- Action item -
Only the lines containing "cahaya" belong in the answer; find them in the material below.

------------------------------------

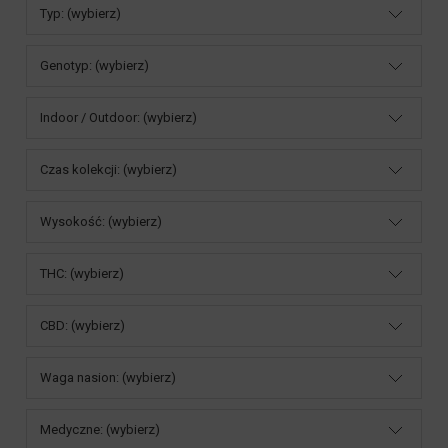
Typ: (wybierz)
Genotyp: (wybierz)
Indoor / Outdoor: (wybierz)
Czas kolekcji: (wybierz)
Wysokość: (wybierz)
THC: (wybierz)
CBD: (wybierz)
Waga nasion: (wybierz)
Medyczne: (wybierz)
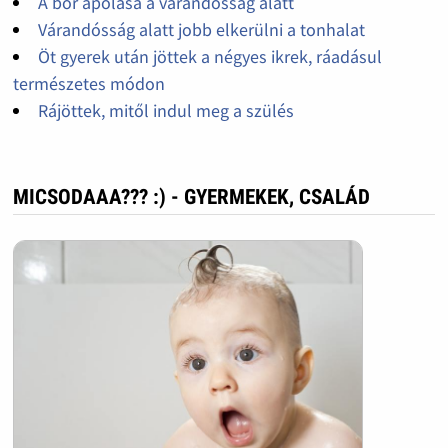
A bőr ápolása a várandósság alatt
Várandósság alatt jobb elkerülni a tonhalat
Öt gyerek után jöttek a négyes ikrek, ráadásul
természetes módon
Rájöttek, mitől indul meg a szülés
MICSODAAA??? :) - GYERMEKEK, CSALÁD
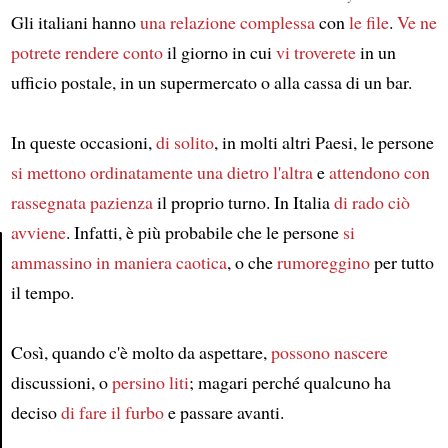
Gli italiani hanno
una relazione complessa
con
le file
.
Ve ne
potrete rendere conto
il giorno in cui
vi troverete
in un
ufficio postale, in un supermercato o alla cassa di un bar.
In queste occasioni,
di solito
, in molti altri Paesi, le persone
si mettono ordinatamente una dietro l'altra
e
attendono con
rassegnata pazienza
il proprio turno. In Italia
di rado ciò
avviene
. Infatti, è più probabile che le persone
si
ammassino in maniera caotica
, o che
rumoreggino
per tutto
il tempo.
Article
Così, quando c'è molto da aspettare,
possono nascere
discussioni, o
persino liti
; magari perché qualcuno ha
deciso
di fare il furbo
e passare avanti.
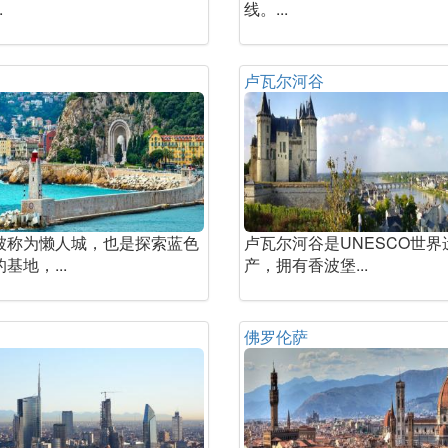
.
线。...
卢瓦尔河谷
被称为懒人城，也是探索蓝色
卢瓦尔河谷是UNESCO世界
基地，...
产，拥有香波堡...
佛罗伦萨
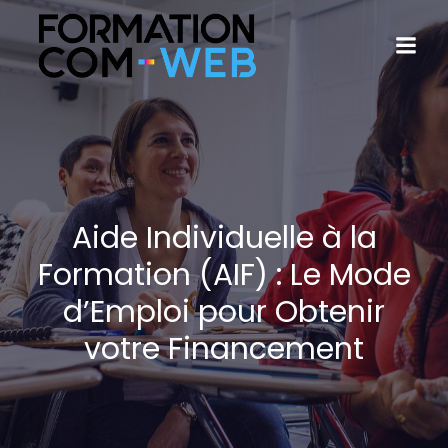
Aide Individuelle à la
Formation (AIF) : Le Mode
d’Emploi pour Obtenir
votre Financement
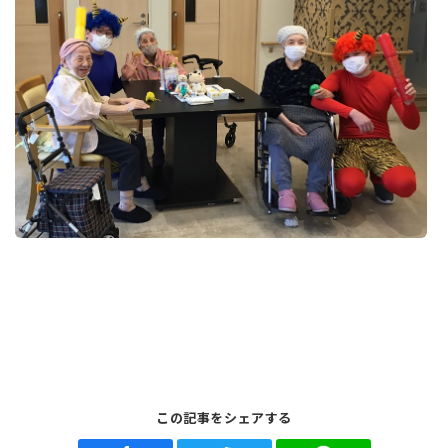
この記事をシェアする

------------------------------------

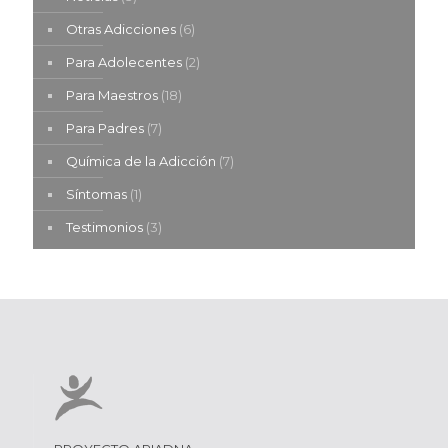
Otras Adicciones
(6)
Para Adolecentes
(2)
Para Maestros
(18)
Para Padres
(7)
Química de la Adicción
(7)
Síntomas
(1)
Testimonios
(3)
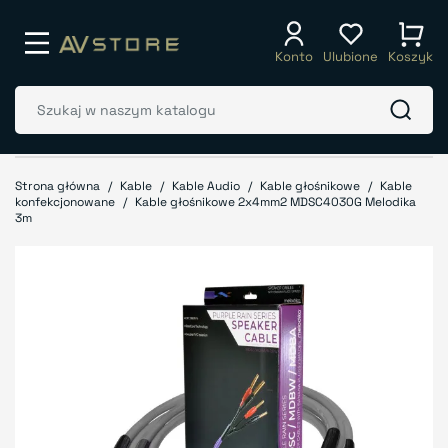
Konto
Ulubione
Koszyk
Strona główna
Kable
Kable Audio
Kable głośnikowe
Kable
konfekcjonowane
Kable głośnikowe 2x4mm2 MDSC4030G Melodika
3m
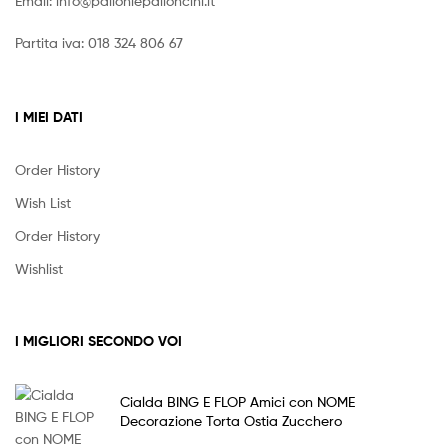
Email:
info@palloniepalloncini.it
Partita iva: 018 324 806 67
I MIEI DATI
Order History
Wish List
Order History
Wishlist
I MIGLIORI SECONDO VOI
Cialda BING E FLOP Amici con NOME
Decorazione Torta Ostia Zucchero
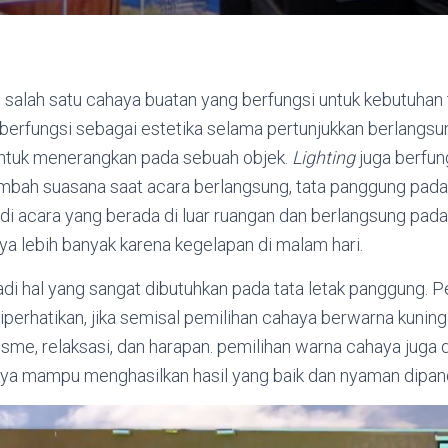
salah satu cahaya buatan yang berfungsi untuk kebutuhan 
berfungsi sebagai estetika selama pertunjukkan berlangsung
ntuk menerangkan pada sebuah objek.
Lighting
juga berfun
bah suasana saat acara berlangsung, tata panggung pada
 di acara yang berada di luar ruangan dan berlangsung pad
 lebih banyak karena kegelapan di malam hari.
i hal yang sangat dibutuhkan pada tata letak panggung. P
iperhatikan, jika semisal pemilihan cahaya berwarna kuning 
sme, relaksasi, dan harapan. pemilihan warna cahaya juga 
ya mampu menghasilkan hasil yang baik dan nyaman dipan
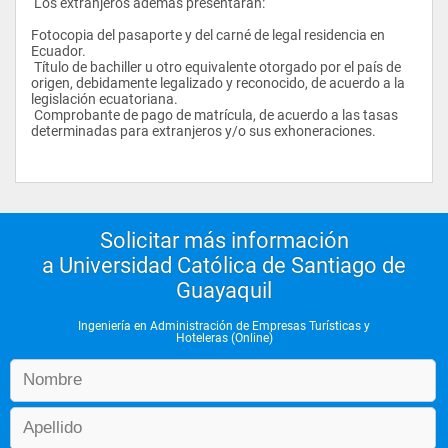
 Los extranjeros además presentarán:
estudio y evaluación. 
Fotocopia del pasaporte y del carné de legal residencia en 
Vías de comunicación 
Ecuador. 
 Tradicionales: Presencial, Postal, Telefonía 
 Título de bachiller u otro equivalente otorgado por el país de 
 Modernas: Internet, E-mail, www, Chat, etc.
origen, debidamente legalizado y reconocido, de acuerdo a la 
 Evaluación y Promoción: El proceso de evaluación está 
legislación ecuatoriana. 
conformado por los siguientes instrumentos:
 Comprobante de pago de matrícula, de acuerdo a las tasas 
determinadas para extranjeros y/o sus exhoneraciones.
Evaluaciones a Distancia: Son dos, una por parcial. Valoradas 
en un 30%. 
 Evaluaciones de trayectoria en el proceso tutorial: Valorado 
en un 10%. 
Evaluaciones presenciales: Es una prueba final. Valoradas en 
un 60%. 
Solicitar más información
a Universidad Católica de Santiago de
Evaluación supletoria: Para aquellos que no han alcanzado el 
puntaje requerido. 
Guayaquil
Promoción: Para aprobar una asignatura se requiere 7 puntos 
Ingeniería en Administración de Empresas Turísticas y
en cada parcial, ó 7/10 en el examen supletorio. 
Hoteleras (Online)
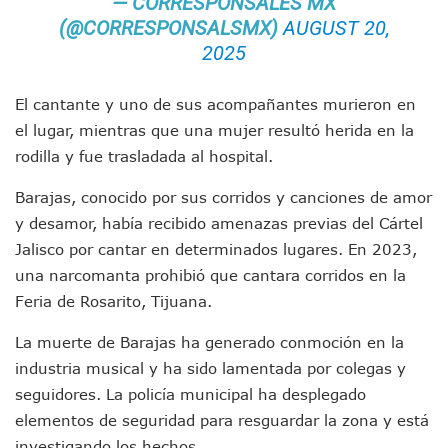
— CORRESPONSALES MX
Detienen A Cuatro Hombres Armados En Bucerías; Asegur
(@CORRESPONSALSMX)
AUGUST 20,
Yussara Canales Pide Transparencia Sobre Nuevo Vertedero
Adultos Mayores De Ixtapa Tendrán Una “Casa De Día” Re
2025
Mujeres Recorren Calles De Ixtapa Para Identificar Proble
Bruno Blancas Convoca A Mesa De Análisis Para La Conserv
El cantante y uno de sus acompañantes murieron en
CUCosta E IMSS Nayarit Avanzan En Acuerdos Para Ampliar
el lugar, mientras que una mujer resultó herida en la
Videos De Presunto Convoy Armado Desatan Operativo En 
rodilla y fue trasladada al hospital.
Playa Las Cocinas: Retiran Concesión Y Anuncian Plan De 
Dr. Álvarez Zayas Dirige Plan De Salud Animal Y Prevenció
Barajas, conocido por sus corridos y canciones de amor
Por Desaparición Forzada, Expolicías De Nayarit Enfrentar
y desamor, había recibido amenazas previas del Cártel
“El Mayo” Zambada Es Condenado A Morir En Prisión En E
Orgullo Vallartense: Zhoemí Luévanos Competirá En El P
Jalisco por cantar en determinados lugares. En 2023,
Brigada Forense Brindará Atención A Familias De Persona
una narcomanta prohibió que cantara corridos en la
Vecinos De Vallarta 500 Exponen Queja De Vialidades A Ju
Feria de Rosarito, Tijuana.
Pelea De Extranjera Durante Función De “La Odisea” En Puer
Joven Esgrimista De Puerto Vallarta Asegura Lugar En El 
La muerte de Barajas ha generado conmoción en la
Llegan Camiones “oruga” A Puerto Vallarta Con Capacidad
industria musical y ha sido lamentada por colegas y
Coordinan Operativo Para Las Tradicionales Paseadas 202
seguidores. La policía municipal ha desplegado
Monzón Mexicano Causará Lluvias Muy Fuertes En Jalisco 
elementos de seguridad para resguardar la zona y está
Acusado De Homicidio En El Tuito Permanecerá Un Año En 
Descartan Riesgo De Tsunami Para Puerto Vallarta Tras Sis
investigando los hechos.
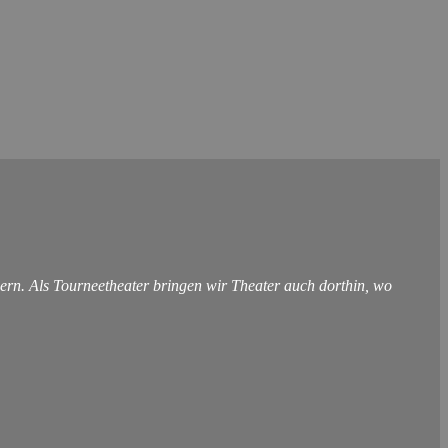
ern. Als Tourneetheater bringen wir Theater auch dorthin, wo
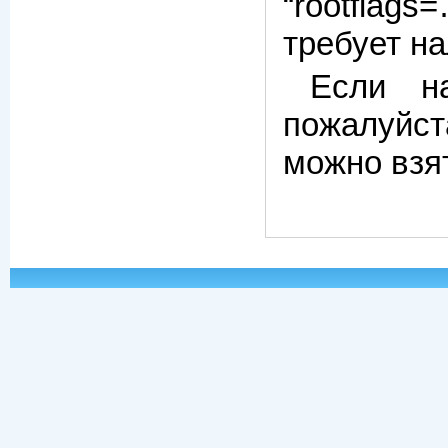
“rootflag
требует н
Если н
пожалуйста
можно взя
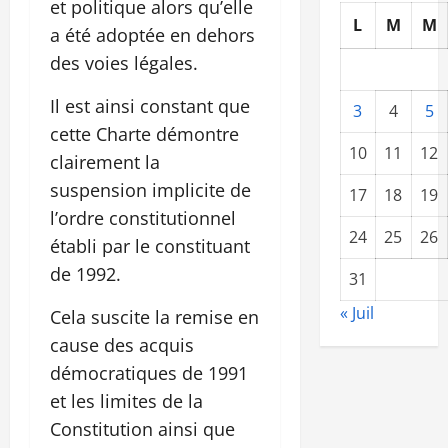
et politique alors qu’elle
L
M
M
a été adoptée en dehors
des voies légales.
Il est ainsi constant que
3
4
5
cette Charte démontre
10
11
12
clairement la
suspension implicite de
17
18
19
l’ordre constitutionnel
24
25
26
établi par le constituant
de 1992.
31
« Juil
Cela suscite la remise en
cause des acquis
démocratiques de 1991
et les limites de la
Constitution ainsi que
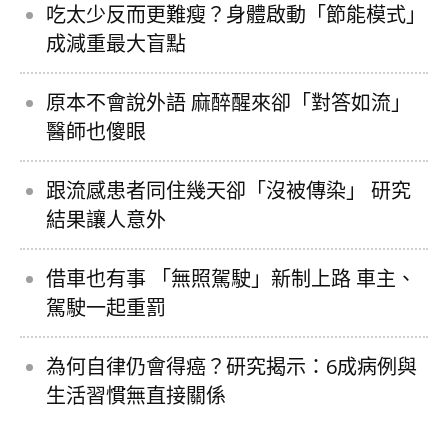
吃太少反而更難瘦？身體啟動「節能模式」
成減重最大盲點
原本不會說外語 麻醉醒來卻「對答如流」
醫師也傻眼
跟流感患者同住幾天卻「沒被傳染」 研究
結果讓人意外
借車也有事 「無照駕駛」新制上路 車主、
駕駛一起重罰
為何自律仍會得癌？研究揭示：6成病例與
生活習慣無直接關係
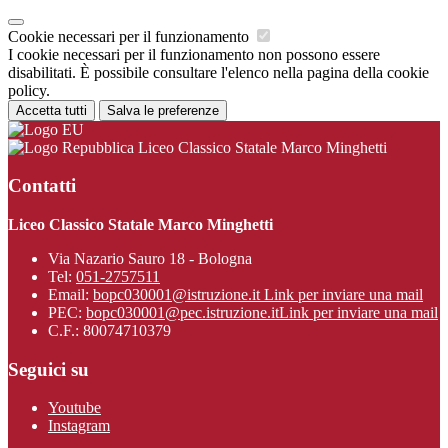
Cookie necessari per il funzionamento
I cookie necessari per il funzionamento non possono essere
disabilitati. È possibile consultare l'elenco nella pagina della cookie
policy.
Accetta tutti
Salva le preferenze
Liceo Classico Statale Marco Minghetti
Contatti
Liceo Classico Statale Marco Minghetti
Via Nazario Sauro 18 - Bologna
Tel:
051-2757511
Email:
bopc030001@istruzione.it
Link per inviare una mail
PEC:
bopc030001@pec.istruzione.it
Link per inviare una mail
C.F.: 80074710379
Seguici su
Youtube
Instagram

------------------------------------

- Task output -
salah satu cahaya buatan yang berfungsi untuk kebutuhan 
iperhatikan, jika semisal pemilihan cahaya berwarna kuning 
sme, relaksasi, dan harapan. pemilihan warna cahaya juga 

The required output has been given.